Issue 1: severity is 1, 2 or 3 depending on the analyst discretion. 

1 => for anomaly or threat.

2 => medium or not sure

3 => not a problem.

We take 3 from the feedback file, then we inject those records so they don't look "suspicious" to the LDA training.

18 Fields are the results from the analyst work in Spot UI, so yes, they are correct.


Issue 2

This should have been merged some time ago but it haven't.
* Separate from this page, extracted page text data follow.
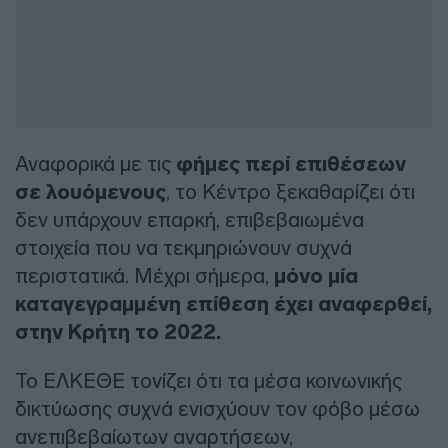
Αναφορικά με τις
φήμες περί επιθέσεων
σε λουόμενους
, το Κέντρο ξεκαθαρίζει ότι
δεν υπάρχουν επαρκή, επιβεβαιωμένα
στοιχεία που να τεκμηριώνουν συχνά
περιστατικά. Μέχρι σήμερα,
μόνο μία
καταγεγραμμένη επίθεση έχει αναφερθεί,
στην Κρήτη το 2022.
Το ΕΛΚΕΘΕ τονίζει ότι τα μέσα κοινωνικής
δικτύωσης συχνά ενισχύουν τον φόβο μέσω
ανεπιβεβαίωτων αναρτήσεων,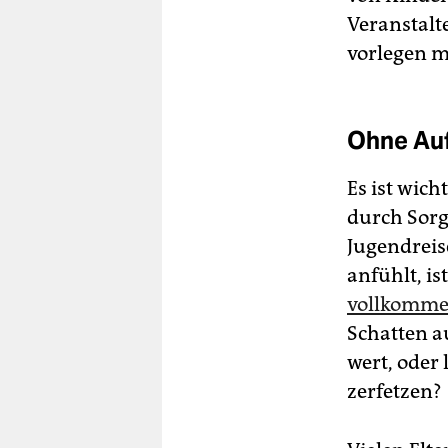
Veranstalt
vorlegen 
Ohne Auf
Es ist wich
durch Sorg
Jugendreis
anfühlt, is
vollkomme
Schatten a
wert, oder
zerfetzen?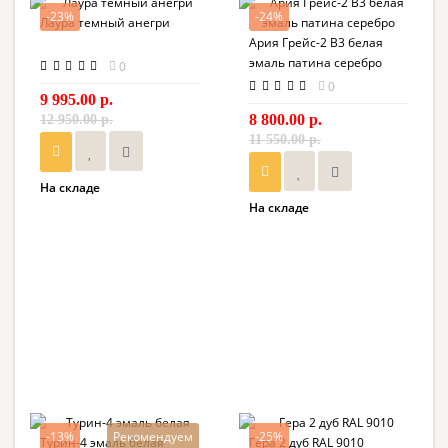
-23%
-24%
Лаура темный анегри
Ария Грейс-2 В3 белая
эмаль патина серебро
0
0
9 995.00 р.
8 800.00 р.
12 950.00 р.
11 550.00 р.
На складе
На складе
-13%
Рекомендуем
-25%
Турин-4 эмаль белая
Гера 2 дуб RAL 9010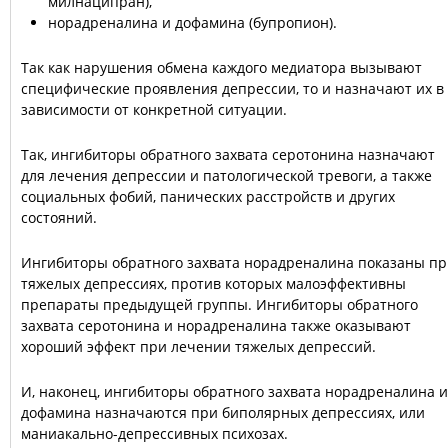
милнаципран),
норадреналина и дофамина (бупропион).
Так как нарушения обмена каждого медиатора вызывают
специфические проявления депрессии, то и назначают их в
зависимости от конкретной ситуации.
Так, ингибиторы обратного захвата серотонина назначают
для лечения депрессии и патологической тревоги, а также
социальных фобий, панических расстройств и других
состояний.
Ингибиторы обратного захвата норадреналина показаны п
тяжелых депрессиях, против которых малоэффективны
препараты предыдущей группы. Ингибиторы обратного
захвата серотонина и норадреналина также оказывают
хороший эффект при лечении тяжелых депрессий.
И, наконец, ингибиторы обратного захвата норадреналина и
дофамина назначаются при биполярных депрессиях, или
маниакально-депрессивных психозах.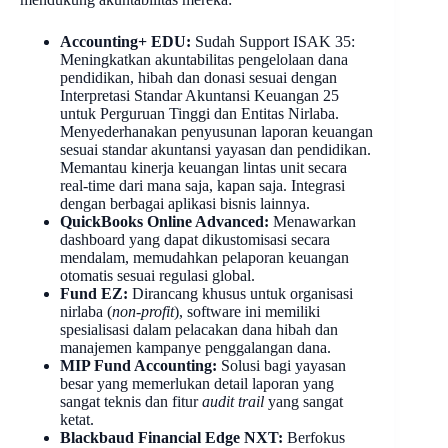
Accounting+ EDU:
Sudah Support ISAK 35:
Meningkatkan akuntabilitas pengelolaan dana
pendidikan, hibah dan donasi sesuai dengan
Interpretasi Standar Akuntansi Keuangan 25
untuk Perguruan Tinggi dan Entitas Nirlaba.
Menyederhanakan penyusunan laporan keuangan
sesuai standar akuntansi yayasan dan pendidikan.
Memantau kinerja keuangan lintas unit secara
real-time dari mana saja, kapan saja. Integrasi
dengan berbagai aplikasi bisnis lainnya.
QuickBooks Online Advanced:
Menawarkan
dashboard yang dapat dikustomisasi secara
mendalam, memudahkan pelaporan keuangan
otomatis sesuai regulasi global.
Fund EZ:
Dirancang khusus untuk organisasi
nirlaba (
non-profit
), software ini memiliki
spesialisasi dalam pelacakan dana hibah dan
manajemen kampanye penggalangan dana.
MIP Fund Accounting:
Solusi bagi yayasan
besar yang memerlukan detail laporan yang
sangat teknis dan fitur
audit trail
yang sangat
ketat.
Blackbaud Financial Edge NXT:
Berfokus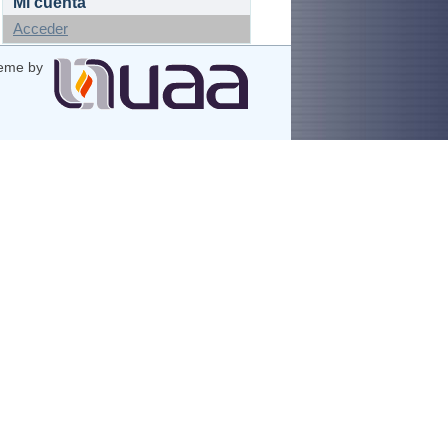
Mi cuenta
Acceder
eme by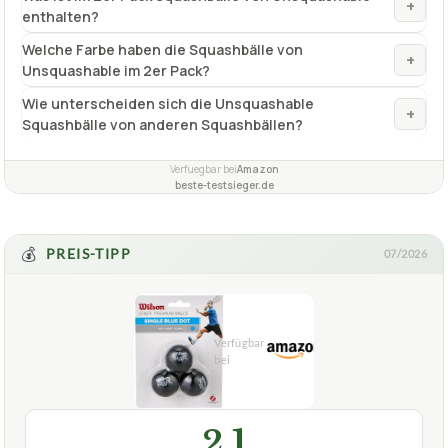
+
enthalten?
Welche Farbe haben die Squashbälle von
+
Unsquashable im 2er Pack?
Wie unterscheiden sich die Unsquashable
+
Squashbälle von anderen Squashbällen?
Verfuegbar bei
Amazon
beste-testsieger.de
💰
PREIS-TIPP
07/2026
2,1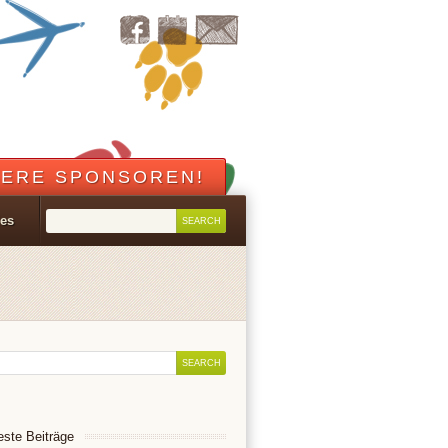
ERE SPONSOREN!
les
ste Beiträge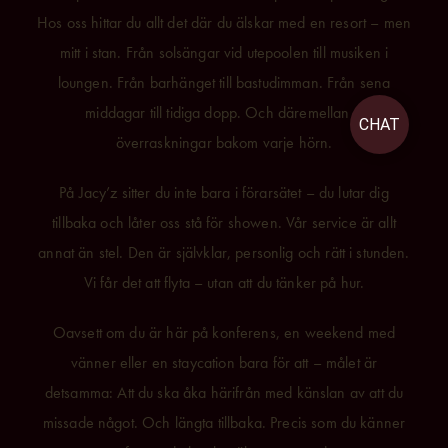
Hos oss hittar du allt det där du älskar med en resort – men
mitt i stan.
Från solsängar vid utepoolen till musiken i
loungen. Från barhänget till bastudimman. Från sena
middagar till tidiga dopp. Och däremellan –
CHAT
överraskningar bakom varje hörn.
På Jacy’z sitter du inte bara i förarsätet – du lutar dig
tillbaka och låter oss stå för showen.
Vår service är allt
annat än stel. Den är självklar, personlig och rätt i stunden.
Vi får det att flyta – utan att du tänker på hur.
Oavsett om du är här på konferens, en weekend med
vänner eller en staycation bara för att – målet är
detsamma:
Att du ska åka härifrån med känslan av att du
missade något. Och längta tillbaka. Precis som du känner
Please review this read me file meanwhile: https://github.com/mpereaji/incubator-spot/blob/Spot-Schemas/spot-setup/APACHE-SPOT-SCHEMA.md 

If dns_a is empty and you get an error and it's marked as not required in the markdown file I indicated above, please raise a new issue with that requirement so we can determine if it's a problem or we should update documentation.


Let me know if any question remains open. I'll work on getting the .md file in master branch.



On Tue, Jan 23, 2018 at 11:07 PM, Vinoth S <weknowth59@gmail.com> wrote:

Hi Team,

Please refer below link for my issue.

I am executing spot-ml alone for my exploration. Need help or few understanding in DNS table values.

Here my queries/Issues:

(Issue 1) I need to know what fields need to be placed in ml_feedbck.csv. Please share some sample file for dns-feedback.csv.
From https://github.com/apache/incubator-spot/blob/master/spot-ml/src/main/scala/org/apache/spot/dns/model/DNSFeedback.scala

I have found 18 parameters required in ml_feedbck.csv. Is it correct? 
What value need to put in dns_sev field/column?


(Issue 2) What fields can be empty in DNS table?

(Issue 2.1) what will happen if I keep dns_a column value is empty? 
When I was loading data in DNS table, sometime dns_a would be empty. If any null or empty values in this field, then my ML has been failed.
So I have followed below t-shark command.

tshark.exe -r traffic_spot_00000_20180123100402.pcap -E separator=, -E header=y -E occurrence=f -T fields -e frame.time -e frame.time_epoch -e frame.len -e ip.src -e ip.dst -e dns.resp.name -e dns.resp.type -e dns.resp.class -e dns.flags.rcode -e dns.a "(dns.flags.response==1) and (dns.a)" > traffic_spot_windows.csv

Problem with above command is ‘it has been executed in windows’. 
Is it anyone give me equivalent Tshark command for Linux/cent-os?

(Issue 2.2) what is the expected value in frame_time column?
My actual value from pcap file is 23-Jan 2018 15:34:16.242978980 India Standard Time. While executing it has been failed.
Then I have modified manually from 23-Jan 2018 15:34:16.242978980 India Standard Time to Jan 23 2018 15:34:16.242978980 IST. 
Then ML executed successful. Is it any bug?